The same propaganda tools have been used, he believes, to make people think we are about to run out of oil (a myth, Tyrie says) and in the past to make claims that the world faced an era of unparalleled mass starvation (another myth, according to Tyrie).

The MP said: "There are a lot of measurement problems with global warming.

"There has not been any global warming for the past eight years, although that is not well known.

"And whether there was a rate of faster growth in the temperature of the planet in the 1930s or in the 1990s is hotly disputed.

"There are also some interesting disputes about whether the past century, or the mediaeval warm period, was the warmest in the past millennium.

"I have studied a good deal of the material carefully and come to the conclusion that we are rushing to take action about which we should be very cautious."

Mr Tyrie points to films such as Al Gore's An Inconvenient Truth, which argues that carbon emissions are killing the world, as an example of the myth creating machine. The film has been sent to every school in the country He said: "The Gore report is a scandal.

"It has been comprehensively rubbished by a series of top papers produced by the American Academy of Scientists, so much so that even a judge felt the need to intervene in the debate.

"It should be withdrawn from our schools. There are many mistakes in it."

Speaking in the same Commons debate during which Mr Tyrie aired his doubts about climate change, Bexhill and Battle MP Gregory Barker likened Mr Tyrie's stance to "appeasing Hitler".

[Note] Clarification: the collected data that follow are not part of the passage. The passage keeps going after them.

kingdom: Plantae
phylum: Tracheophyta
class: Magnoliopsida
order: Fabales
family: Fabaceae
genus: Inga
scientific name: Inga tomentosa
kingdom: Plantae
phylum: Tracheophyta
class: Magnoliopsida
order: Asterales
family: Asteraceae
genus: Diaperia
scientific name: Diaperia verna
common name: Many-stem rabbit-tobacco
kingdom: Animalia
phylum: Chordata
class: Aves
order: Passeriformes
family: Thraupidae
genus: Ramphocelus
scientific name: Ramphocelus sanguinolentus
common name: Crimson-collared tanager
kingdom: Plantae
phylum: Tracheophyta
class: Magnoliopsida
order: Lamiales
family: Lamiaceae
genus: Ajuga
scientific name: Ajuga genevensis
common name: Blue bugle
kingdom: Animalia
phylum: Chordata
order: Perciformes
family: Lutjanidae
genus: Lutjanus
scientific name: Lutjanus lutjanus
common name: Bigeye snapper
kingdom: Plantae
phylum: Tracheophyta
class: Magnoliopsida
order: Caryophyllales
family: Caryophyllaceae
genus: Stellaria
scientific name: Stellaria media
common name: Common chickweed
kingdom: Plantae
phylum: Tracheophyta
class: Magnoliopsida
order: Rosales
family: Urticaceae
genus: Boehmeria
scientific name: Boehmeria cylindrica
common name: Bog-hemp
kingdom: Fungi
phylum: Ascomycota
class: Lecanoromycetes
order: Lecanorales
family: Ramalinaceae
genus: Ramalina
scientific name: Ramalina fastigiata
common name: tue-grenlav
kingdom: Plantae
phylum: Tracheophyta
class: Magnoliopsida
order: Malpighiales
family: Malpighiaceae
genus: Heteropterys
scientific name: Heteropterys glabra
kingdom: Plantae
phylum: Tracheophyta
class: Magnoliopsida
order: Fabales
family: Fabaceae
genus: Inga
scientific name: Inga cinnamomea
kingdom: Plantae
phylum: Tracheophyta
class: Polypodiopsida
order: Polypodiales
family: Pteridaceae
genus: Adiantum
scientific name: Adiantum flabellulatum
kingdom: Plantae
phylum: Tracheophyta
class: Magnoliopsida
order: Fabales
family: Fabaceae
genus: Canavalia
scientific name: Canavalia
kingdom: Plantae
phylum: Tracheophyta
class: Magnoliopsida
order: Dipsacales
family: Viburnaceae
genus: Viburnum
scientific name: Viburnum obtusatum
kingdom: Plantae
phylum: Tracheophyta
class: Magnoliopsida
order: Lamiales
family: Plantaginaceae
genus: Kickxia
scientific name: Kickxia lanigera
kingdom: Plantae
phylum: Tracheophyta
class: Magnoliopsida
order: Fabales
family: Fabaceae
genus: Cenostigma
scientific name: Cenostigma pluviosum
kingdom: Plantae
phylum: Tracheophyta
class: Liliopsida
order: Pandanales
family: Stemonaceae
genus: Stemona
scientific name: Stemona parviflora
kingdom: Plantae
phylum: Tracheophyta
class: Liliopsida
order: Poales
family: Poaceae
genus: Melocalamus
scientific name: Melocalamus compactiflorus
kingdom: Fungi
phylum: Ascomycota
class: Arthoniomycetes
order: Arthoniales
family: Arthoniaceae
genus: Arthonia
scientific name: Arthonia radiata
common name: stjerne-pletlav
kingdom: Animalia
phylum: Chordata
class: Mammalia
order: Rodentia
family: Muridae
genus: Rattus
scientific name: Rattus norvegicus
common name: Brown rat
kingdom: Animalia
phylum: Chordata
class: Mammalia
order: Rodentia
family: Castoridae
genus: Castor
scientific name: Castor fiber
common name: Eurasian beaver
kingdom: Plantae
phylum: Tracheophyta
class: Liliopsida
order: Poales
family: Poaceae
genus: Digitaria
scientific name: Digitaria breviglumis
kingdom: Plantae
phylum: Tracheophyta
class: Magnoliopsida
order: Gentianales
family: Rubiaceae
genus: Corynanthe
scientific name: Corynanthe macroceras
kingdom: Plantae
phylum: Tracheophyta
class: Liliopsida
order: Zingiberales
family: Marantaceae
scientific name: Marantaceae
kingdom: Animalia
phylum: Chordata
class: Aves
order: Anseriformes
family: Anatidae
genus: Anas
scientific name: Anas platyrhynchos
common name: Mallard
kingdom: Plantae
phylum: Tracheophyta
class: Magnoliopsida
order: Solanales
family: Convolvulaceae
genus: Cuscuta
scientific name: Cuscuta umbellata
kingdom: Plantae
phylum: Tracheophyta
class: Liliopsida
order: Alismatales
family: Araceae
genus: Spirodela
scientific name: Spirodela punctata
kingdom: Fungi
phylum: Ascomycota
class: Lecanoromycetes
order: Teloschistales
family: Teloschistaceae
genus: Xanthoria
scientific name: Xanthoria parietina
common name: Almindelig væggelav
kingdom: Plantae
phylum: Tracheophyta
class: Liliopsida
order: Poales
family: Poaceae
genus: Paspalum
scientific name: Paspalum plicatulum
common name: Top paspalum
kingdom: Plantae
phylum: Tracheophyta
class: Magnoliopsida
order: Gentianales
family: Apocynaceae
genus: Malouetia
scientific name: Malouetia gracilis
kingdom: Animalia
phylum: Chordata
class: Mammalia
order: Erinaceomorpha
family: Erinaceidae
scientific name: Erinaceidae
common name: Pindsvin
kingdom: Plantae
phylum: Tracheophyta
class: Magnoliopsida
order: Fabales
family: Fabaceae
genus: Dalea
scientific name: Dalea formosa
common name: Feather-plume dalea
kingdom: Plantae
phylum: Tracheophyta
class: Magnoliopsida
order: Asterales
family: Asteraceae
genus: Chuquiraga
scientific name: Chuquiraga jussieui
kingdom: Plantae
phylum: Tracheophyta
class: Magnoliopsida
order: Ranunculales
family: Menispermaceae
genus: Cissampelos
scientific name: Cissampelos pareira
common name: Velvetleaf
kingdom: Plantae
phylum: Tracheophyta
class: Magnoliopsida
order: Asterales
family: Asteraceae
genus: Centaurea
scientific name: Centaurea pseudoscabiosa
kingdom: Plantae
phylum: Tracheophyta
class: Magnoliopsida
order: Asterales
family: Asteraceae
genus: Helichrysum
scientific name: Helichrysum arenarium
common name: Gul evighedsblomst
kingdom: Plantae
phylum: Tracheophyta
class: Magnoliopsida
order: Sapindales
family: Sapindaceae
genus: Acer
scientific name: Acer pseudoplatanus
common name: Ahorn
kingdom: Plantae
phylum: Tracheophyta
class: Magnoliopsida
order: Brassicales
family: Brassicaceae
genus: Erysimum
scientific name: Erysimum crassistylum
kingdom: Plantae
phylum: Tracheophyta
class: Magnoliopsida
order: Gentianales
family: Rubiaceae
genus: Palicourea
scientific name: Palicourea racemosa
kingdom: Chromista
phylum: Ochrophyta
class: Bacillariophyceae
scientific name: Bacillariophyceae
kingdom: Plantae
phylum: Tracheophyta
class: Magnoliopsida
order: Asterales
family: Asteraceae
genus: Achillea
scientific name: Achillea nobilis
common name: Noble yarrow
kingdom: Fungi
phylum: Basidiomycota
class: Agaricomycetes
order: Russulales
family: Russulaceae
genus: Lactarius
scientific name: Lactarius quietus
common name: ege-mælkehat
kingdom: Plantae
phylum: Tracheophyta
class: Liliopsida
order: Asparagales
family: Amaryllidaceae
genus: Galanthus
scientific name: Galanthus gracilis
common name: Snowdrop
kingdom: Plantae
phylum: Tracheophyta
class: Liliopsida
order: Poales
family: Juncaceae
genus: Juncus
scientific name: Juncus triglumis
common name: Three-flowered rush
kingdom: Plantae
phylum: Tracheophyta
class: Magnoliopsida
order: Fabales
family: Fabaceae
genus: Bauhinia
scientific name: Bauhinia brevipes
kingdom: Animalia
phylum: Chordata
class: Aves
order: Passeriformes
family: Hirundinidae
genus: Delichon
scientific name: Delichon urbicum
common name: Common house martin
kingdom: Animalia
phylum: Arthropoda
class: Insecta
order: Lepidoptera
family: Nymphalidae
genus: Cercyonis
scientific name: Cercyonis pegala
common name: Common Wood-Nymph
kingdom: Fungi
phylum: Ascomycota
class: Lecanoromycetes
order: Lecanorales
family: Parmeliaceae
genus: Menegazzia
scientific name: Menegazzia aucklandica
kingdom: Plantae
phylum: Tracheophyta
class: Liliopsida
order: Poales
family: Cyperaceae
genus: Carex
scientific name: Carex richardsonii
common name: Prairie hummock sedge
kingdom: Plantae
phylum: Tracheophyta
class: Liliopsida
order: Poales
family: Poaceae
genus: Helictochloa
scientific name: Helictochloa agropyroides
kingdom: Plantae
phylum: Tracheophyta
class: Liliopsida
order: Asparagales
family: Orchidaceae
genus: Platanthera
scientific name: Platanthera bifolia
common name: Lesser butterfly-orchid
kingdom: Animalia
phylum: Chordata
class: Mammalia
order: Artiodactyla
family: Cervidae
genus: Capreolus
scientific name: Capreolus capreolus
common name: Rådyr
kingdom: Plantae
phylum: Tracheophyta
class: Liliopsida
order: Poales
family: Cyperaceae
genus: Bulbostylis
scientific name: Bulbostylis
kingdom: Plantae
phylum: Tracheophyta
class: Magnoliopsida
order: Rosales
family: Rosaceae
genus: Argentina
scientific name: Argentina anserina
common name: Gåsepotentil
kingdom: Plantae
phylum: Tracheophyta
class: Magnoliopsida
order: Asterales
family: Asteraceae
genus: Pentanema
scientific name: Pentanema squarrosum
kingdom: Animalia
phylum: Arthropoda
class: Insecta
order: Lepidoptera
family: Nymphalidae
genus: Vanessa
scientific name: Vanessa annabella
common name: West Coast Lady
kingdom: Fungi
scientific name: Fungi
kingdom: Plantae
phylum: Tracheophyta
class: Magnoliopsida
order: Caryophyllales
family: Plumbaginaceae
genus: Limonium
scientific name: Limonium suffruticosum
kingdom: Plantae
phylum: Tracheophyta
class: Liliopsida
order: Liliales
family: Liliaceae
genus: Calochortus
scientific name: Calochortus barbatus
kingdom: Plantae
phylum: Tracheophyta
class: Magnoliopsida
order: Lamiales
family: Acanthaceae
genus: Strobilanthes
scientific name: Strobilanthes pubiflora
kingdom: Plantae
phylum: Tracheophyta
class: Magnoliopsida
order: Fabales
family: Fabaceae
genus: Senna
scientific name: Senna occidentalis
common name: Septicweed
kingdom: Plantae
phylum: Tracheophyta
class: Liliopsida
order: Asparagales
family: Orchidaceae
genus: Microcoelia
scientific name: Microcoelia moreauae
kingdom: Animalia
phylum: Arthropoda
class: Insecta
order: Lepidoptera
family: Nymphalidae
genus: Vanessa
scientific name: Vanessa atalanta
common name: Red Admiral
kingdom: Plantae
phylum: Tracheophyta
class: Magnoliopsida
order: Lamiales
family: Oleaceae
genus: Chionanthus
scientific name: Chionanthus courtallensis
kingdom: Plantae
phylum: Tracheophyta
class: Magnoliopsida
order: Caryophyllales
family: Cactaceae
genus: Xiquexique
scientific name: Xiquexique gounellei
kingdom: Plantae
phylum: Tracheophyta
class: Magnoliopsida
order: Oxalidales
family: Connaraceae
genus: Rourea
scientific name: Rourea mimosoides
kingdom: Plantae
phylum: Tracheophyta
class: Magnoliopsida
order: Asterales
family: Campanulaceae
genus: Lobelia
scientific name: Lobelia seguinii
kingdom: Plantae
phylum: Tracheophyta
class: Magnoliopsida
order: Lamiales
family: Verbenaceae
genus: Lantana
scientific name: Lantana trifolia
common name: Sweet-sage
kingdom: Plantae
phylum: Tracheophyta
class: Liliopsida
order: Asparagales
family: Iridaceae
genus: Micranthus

He told the House: "Is not thinking about the welfare, livelihood and liberty of future generations at the heart of the matter?

"Was that not the driving force behind our forefathers who fought in the Second World War?

"If they took my honourable Friend's line, those people would have appeased Adolf Hitler, done a deal and kept the British Empire, and perhaps things would have carried on very well for a generation or two.

"However, it is surely incumbent on politicians to think about future generations and their welfare and to act accordingly, and not to take selfish, self-interested, short-term decisions."